One persisting challenge is how to prevent corruption in defense, distinguishing in advance a discrepancy between allocated resources and anticipated output. Another one is to provide a clear linkage between defense policy objectives, capability targets, defense programs, procurement decisions and actually delivered output, and to preserve this audit trail in changing circumstances.
Thus, defense management research can greatly facilitate further efforts in enhancing integrity, transparency and accountability.
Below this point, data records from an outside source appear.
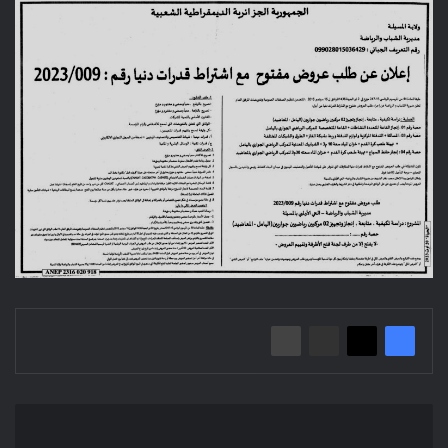
إعلان
عن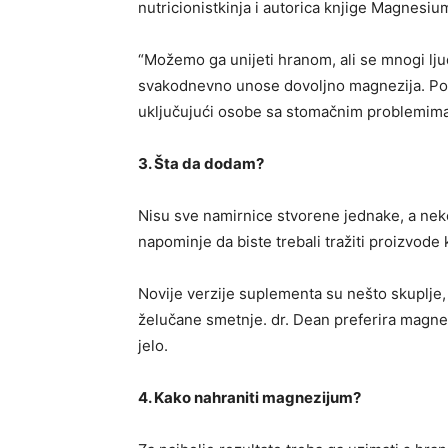
nutricionistkinja i autorica knjige Magnesiu
“Možemo ga unijeti hranom, ali se mnogi lju
svakodnevno unose dovoljno magnezija. Post
uključujući osobe sa stomačnim problemima,
3. Šta da dodam?
Nisu sve namirnice stvorene jednake, a neke 
napominje da biste trebali tražiti proizvode ko
Novije verzije suplementa su nešto skuplje, a
želučane smetnje. dr. Dean preferira magnezij
jelo.
4. Kako nahraniti magnezijum?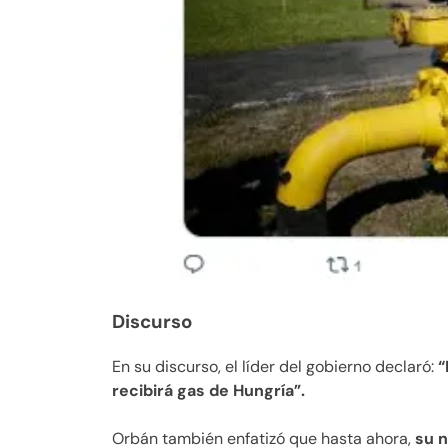
Discurso
En su discurso, el líder del gobierno declaró:
“
recibirá gas de Hungría”.
Orbán también enfatizó que hasta ahora,
su n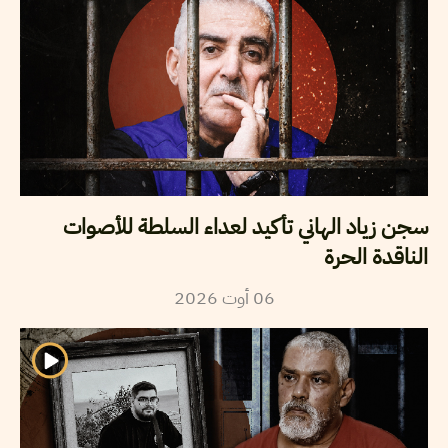
سجن زياد الهاني تأكيد لعداء السلطة للأصوات
الناقدة الحرة
2026
أوت
06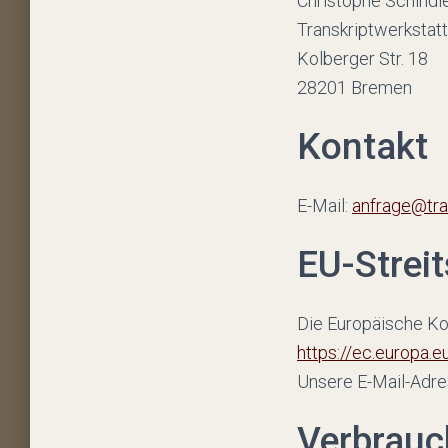
Christophe Schindl
Transkriptwerkstatt
Kolberger Str. 18
28201 Bremen
Kontakt
E-Mail:
anfrage@tra
EU-Strei
Die Europäische Kom
https://ec.europa.
Unsere E-Mail-Adre
Verbrauch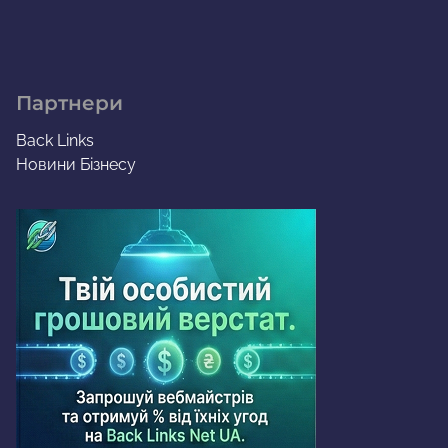
Партнери
Back Links
Новини Бізнесу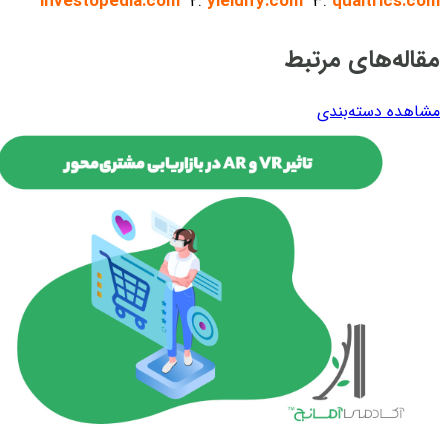
investopedia.com
۲.
yieldify.com
۳.
qualtrics.com
مقاله‌های مرتبط
مشاهده دسته‌بندی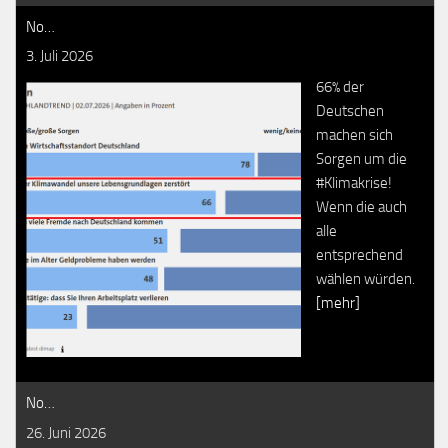
No…
3. Juli 2026
66% der
Deutschen
machen sich
Sorgen um die
#Klimakrise!
Wenn die auch
alle
entsprechend
wählen würden.
[mehr]
No…
26. Juni 2026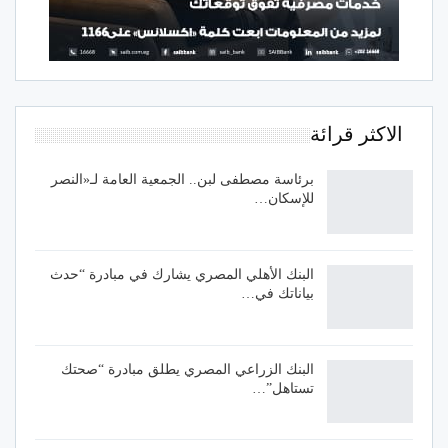
الاكثر قرائة
برئاسة مصطفى لبن.. الجمعية العامة لـ«النصر
للإسكان…
البنك الأهلي المصري يشارك في مبادرة “حدث
بياناتك في…
البنك الزراعي المصري يطلق مبادرة “صحتك
تستاهل”…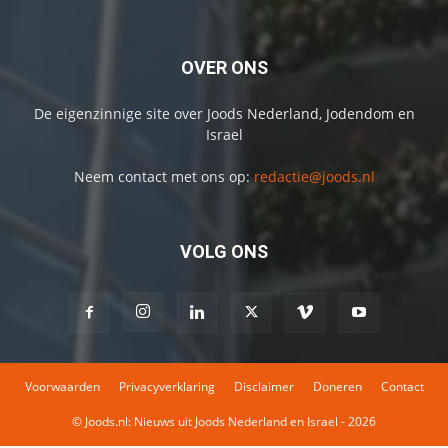
OVER ONS
De eigenzinnige site over Joods Nederland, Jodendom en
Israel
Neem contact met ons op:
redactie@joods.nl
VOLG ONS
Voorwaarden
Privacyverklaring
Disclaimer
Doneren
Contact
© Joods.nl: Nieuws uit Joods Nederland en Israel - 2026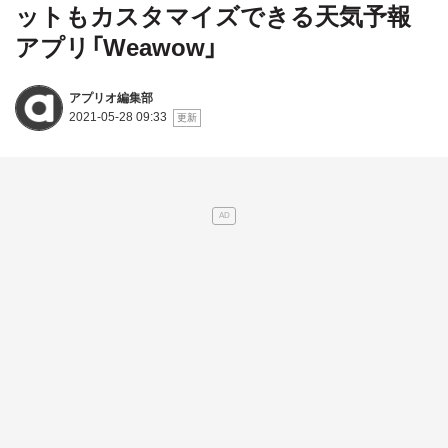
ットもカスタマイズできる天気予報
アプリ「Weawow」
アプリオ編集部
2021-05-28 09:33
Studies on capability planning, analysis of alternatives in force structuring, programming and procurement, process integrity and process improvement could be replicated elsewhere and thus contribute to increasing efficiency in a defense organization.
On many other issues, however, national experience is often unique and reference models are lacking. Hence, analysts should seek relevant examples in the experience of other defense organizations. Of considerable utility might be international studies comparing across several countries approaches, models and data and creating benchmarks for:
• Measuring results, e.g. defense capability levels.
• Estimating capability costs [7].
• Measuring performance of defense organizations.
• Efficiency of outsourcing and public-private partnerships.
• Integrity of resource allocation processes.
• Structures and career models for military and civilian personnel, etc.
And although research findings will not allow to distinguish with certainty a case of actual or potential corruption, they would indicate areas of low performance that may be a result of either corruption or poor management, and provide recommendations to enhance the integrity of defense organizations. Thus, management can add substantially to ethical, legislative, and law enforcement measures in countering corruption in defense.